The DPRK apparent admission raises a further question: did they undertake the activity in order to use it to force the United States to engage the DPRK again after two years of diplomatic neglect in a form of “enrichment brinksmanship.”
Or were they simply discovered with their finger in the nuclear till again in the course of a clandestine attempt to maintain their ultimate strategic nuclear option in the face of the deteriorating conventional military balance in the Korean Peninsula?
What next?
Insiders in the Washington nuclear policy world have been aware of the alleged and reportedly admitted violation since shortly after Kelly returned. Today’s developments do not mean that the Agreed Framework is now nullified-clearly the aim of the initial leak via Reuters. The White House statement is circumspect with regard to the future of the Agreed Framework and states that the United States seeks a “peaceful resolution” of the issue.
In reality, the Agreed Framework as a policy instrument has been dead for at least a year. The essence of the Agreed Framework as to conduct diplomacy and to push forward on issues of concern to both sides, not the delivery of fuel oil or reactors under KEDO’s rubric.
And of course, the nuclear freeze on North Korean nuclear activities was also critical. Reports tonight that the DPRK itself has announced that it is pulling out of the 1994 Agreed Framework simply reinforce the image that the DPRK is determined to go it alone in the face of American power.
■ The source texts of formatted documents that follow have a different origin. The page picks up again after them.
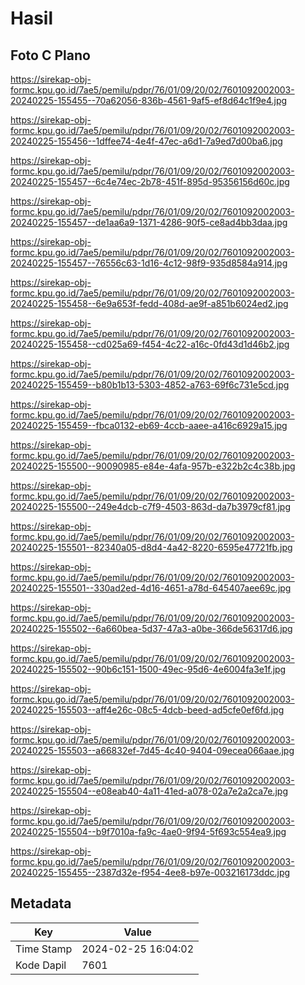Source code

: # Hasil

## Foto C Plano

https://sirekap-obj-formc.kpu.go.id/7ae5/pemilu/pdpr/76/01/09/20/02/7601092002003-20240225-155455--70a62056-836b-4561-9af5-ef8d64c1f9e4.jpg

https://sirekap-obj-formc.kpu.go.id/7ae5/pemilu/pdpr/76/01/09/20/02/7601092002003-20240225-155456--1dffee74-4e4f-47ec-a6d1-7a9ed7d00ba6.jpg

https://sirekap-obj-formc.kpu.go.id/7ae5/pemilu/pdpr/76/01/09/20/02/7601092002003-20240225-155457--6c4e74ec-2b78-451f-895d-95356156d60c.jpg

https://sirekap-obj-formc.kpu.go.id/7ae5/pemilu/pdpr/76/01/09/20/02/7601092002003-20240225-155457--de1aa6a9-1371-4286-90f5-ce8ad4bb3daa.jpg

https://sirekap-obj-formc.kpu.go.id/7ae5/pemilu/pdpr/76/01/09/20/02/7601092002003-20240225-155457--76556c63-1d16-4c12-98f9-935d8584a914.jpg

https://sirekap-obj-formc.kpu.go.id/7ae5/pemilu/pdpr/76/01/09/20/02/7601092002003-20240225-155458--6e9a653f-fedd-408d-ae9f-a851b6024ed2.jpg

https://sirekap-obj-formc.kpu.go.id/7ae5/pemilu/pdpr/76/01/09/20/02/7601092002003-20240225-155458--cd025a69-f454-4c22-a16c-0fd43d1d46b2.jpg

https://sirekap-obj-formc.kpu.go.id/7ae5/pemilu/pdpr/76/01/09/20/02/7601092002003-20240225-155459--b80b1b13-5303-4852-a763-69f6c731e5cd.jpg

https://sirekap-obj-formc.kpu.go.id/7ae5/pemilu/pdpr/76/01/09/20/02/7601092002003-20240225-155459--fbca0132-eb69-4ccb-aaee-a416c6929a15.jpg

https://sirekap-obj-formc.kpu.go.id/7ae5/pemilu/pdpr/76/01/09/20/02/7601092002003-20240225-155500--90090985-e84e-4afa-957b-e322b2c4c38b.jpg

https://sirekap-obj-formc.kpu.go.id/7ae5/pemilu/pdpr/76/01/09/20/02/7601092002003-20240225-155500--249e4dcb-c7f9-4503-863d-da7b3979cf81.jpg

https://sirekap-obj-formc.kpu.go.id/7ae5/pemilu/pdpr/76/01/09/20/02/7601092002003-20240225-155501--82340a05-d8d4-4a42-8220-6595e47721fb.jpg

https://sirekap-obj-formc.kpu.go.id/7ae5/pemilu/pdpr/76/01/09/20/02/7601092002003-20240225-155501--330ad2ed-4d16-4651-a78d-645407aee69c.jpg

https://sirekap-obj-formc.kpu.go.id/7ae5/pemilu/pdpr/76/01/09/20/02/7601092002003-20240225-155502--6a660bea-5d37-47a3-a0be-366de56317d6.jpg

https://sirekap-obj-formc.kpu.go.id/7ae5/pemilu/pdpr/76/01/09/20/02/7601092002003-20240225-155502--90b6c151-1500-49ec-95d6-4e6004fa3e1f.jpg

https://sirekap-obj-formc.kpu.go.id/7ae5/pemilu/pdpr/76/01/09/20/02/7601092002003-20240225-155503--aff4e26c-08c5-4dcb-beed-ad5cfe0ef6fd.jpg

https://sirekap-obj-formc.kpu.go.id/7ae5/pemilu/pdpr/76/01/09/20/02/7601092002003-20240225-155503--a66832ef-7d45-4c40-9404-09ecea066aae.jpg

https://sirekap-obj-formc.kpu.go.id/7ae5/pemilu/pdpr/76/01/09/20/02/7601092002003-20240225-155504--e08eab40-4a11-41ed-a078-02a7e2a2ca7e.jpg

https://sirekap-obj-formc.kpu.go.id/7ae5/pemilu/pdpr/76/01/09/20/02/7601092002003-20240225-155504--b9f7010a-fa9c-4ae0-9f94-5f693c554ea9.jpg

https://sirekap-obj-formc.kpu.go.id/7ae5/pemilu/pdpr/76/01/09/20/02/7601092002003-20240225-155455--2387d32e-f954-4ee8-b97e-003216173ddc.jpg


## Metadata

| Key        | Value               |
| ---------- | ------------------- |
| Time Stamp | 2024-02-25 16:04:02 |
| Kode Dapil | 7601                |



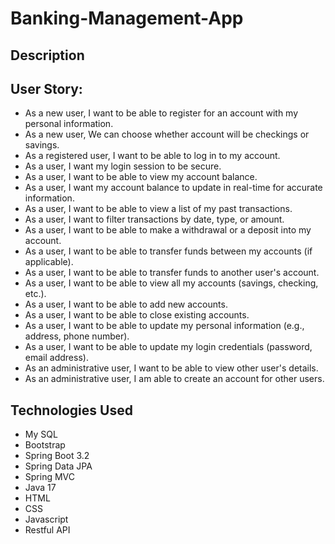 # Banking-Management-App

## Description


## User Story:

-    As a new user, I want to be able to register for an account with my personal information.
-    As a new user, We can choose whether account will be checkings or savings.
-    As a registered user, I want to be able to log in to my account.
-    As a user, I want my login session to be secure.
-    As a user, I want to be able to view my account balance.
-    As a user, I want my account balance to update in real-time for accurate information.
-    As a user, I want to be able to view a list of my past transactions.
-    As a user, I want to filter transactions by date, type, or amount.
-    As a user, I want to be able to make a withdrawal or a deposit into my account.
-    As a user, I want to be able to transfer funds between my accounts (if applicable).
-    As a user, I want to be able to transfer funds to another user's account.
-   As a user, I want to be able to view all my accounts (savings, checking, etc.).
-    As a user, I want to be able to add new accounts.
-    As a user, I want to be able to close existing accounts.
-    As a user, I want to be able to update my personal information (e.g., address, phone number).
-    As a user, I want to be able to update my login credentials (password, email address).
-  As an administrative user, I want to be able to view other user's details.  
-  As an administrative user, I am able to create an account for other users. 

## Technologies Used
- My SQL
- Bootstrap
- Spring Boot 3.2
- Spring Data JPA
- Spring MVC
- Java 17
- HTML
- CSS
- Javascript
- Restful API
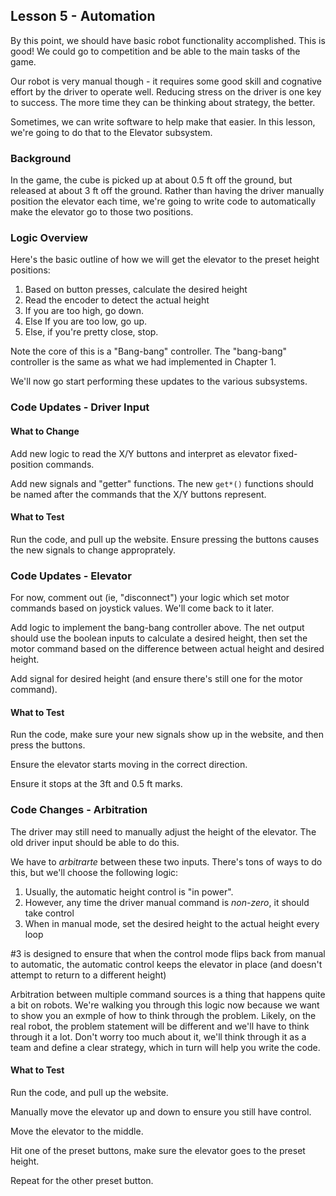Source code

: ## Lesson 5 - Automation

By this point, we should have basic robot functionality accomplished. This is good! We could go to competition and be able to the main tasks of the game.

Our robot is very manual though - it requires some good skill and cognative effort by the driver to operate well. Reducing stress on the driver is one key to success. The more time they can be thinking about strategy, the better.

Sometimes, we can write software to help make that easier. In this lesson, we're going to do that to the Elevator subsystem.

### Background

In the game, the cube is picked up at about 0.5 ft off the ground, but released at about 3 ft off the ground. Rather than having the driver manually position the elevator each time, we're going to write code to automatically make the elevator go to those two positions.

### Logic Overview

Here's the basic outline of how we will get the elevator to the preset height positions: 

1) Based on button presses, calculate the desired height
2) Read the encoder to detect the actual height
3) If you are too high, go down.
4) Else If you are too low, go up.
5) Else, if you're pretty close, stop.

Note the core of this is a "Bang-bang" controller. The "bang-bang" controller is the same as what we had implemented in Chapter 1.

We'll now go start performing these updates to the various subsystems.

### Code Updates - Driver Input

#### What to Change

Add new logic to read the X/Y buttons and interpret as elevator fixed-position commands. 

Add new signals and "getter" functions. The new `get*()` functions should be named after the commands that the X/Y buttons represent.

#### What to Test

Run the code, and pull up the website. Ensure pressing the buttons causes the new signals to change approprately.

### Code Updates - Elevator

For now, comment out (ie, "disconnect") your logic which set motor commands based on joystick values. We'll come back to it later.

Add logic to implement the bang-bang controller above. The net output should use the boolean inputs to calculate a desired height, then set the motor command based on the difference between actual height and desired height.

Add signal for desired height (and ensure there's still one for the motor command).

#### What to Test

Run the code, make sure your new signals show up in the website, and then press the buttons.

Ensure the elevator starts moving in the correct direction.

Ensure it stops at the 3ft and 0.5 ft marks.

### Code Changes - Arbitration

The driver may still need to manually adjust the height of the elevator. The old driver input should be able to do this.

We have to _arbitrarte_ between these two inputs. There's tons of ways to do this, but we'll choose the following logic:

1) Usually, the automatic height control is "in power".
2) However, any time the driver manual command is _non-zero_, it should take control
3) When in manual mode, set the desired height to the actual height every loop

#3 is designed to ensure that when the control mode flips back from manual to automatic, the automatic control keeps the elevator in place (and doesn't attempt to return to a different height)

Arbitration between multiple command sources is a thing that happens quite a bit on robots. We're walking you through this logic now because we want to show you an exmple of how to think through the problem. Likely, on the real robot, the problem statement will be different and we'll have to think through it a lot. Don't worry too much about it, we'll think through it as a team and define a clear strategy, which in turn will help you write the code.

#### What to Test

Run the code, and pull up the website.

Manually move the elevator up and down to ensure you still have control. 

Move the elevator to the middle. 

Hit one of the preset buttons, make sure the elevator goes to the preset height.

Repeat for the other preset button.

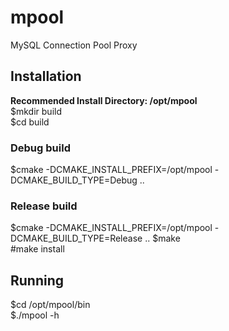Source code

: # mpool
MySQL Connection Pool Proxy
## Installation
**Recommended Install Directory: /opt/mpool**   
$mkdir build  
$cd build  
### Debug build
$cmake -DCMAKE_INSTALL_PREFIX=/opt/mpool -DCMAKE_BUILD_TYPE=Debug ..
### Release build
$cmake -DCMAKE_INSTALL_PREFIX=/opt/mpool -DCMAKE_BUILD_TYPE=Release ..
$make  
#make install  

## Running
$cd /opt/mpool/bin  
$./mpool -h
At this stage, the only way forward is for the DPRK to come clean, allow inspections of the suspect activity, and to implement IAEA special inspections immediately to resolve the issues outstanding from the earlier confrontation over suspected reprocessing at the Yongbyon nuclear site in North Korea.
Both sides have enormous leverage at the Demilitarized Zone. If either side play hardball, someone will get hurt fast. The United States has time on its side and holding steadfast to its demands that DPRK denuclearize and be certified clean by the IAEA remains the only realistic path short of risking all-out war in Korea. Any illusions in Washington that the North Korean regime will solve this problem by collapsing and going away should be dispelled thoroughly by this latest development. Precision strikes are also not militarily meaningful against the DPRK if it has weaponized special nuclear materials, as was discovered in 1994 by American war-planners. And sanctions will not work against the DPRK, which has two land borders over which the United States has no control whatsoever.
If both sides remain cool-headed, then eventually the two adversaries can resume their dialogue and reactivate their limited contact and cooperation. At that time, a new Agreed Framework will emerge, likely modeled on the old.
The Agreed Framework is indeed dead-long live the Agreed Framework!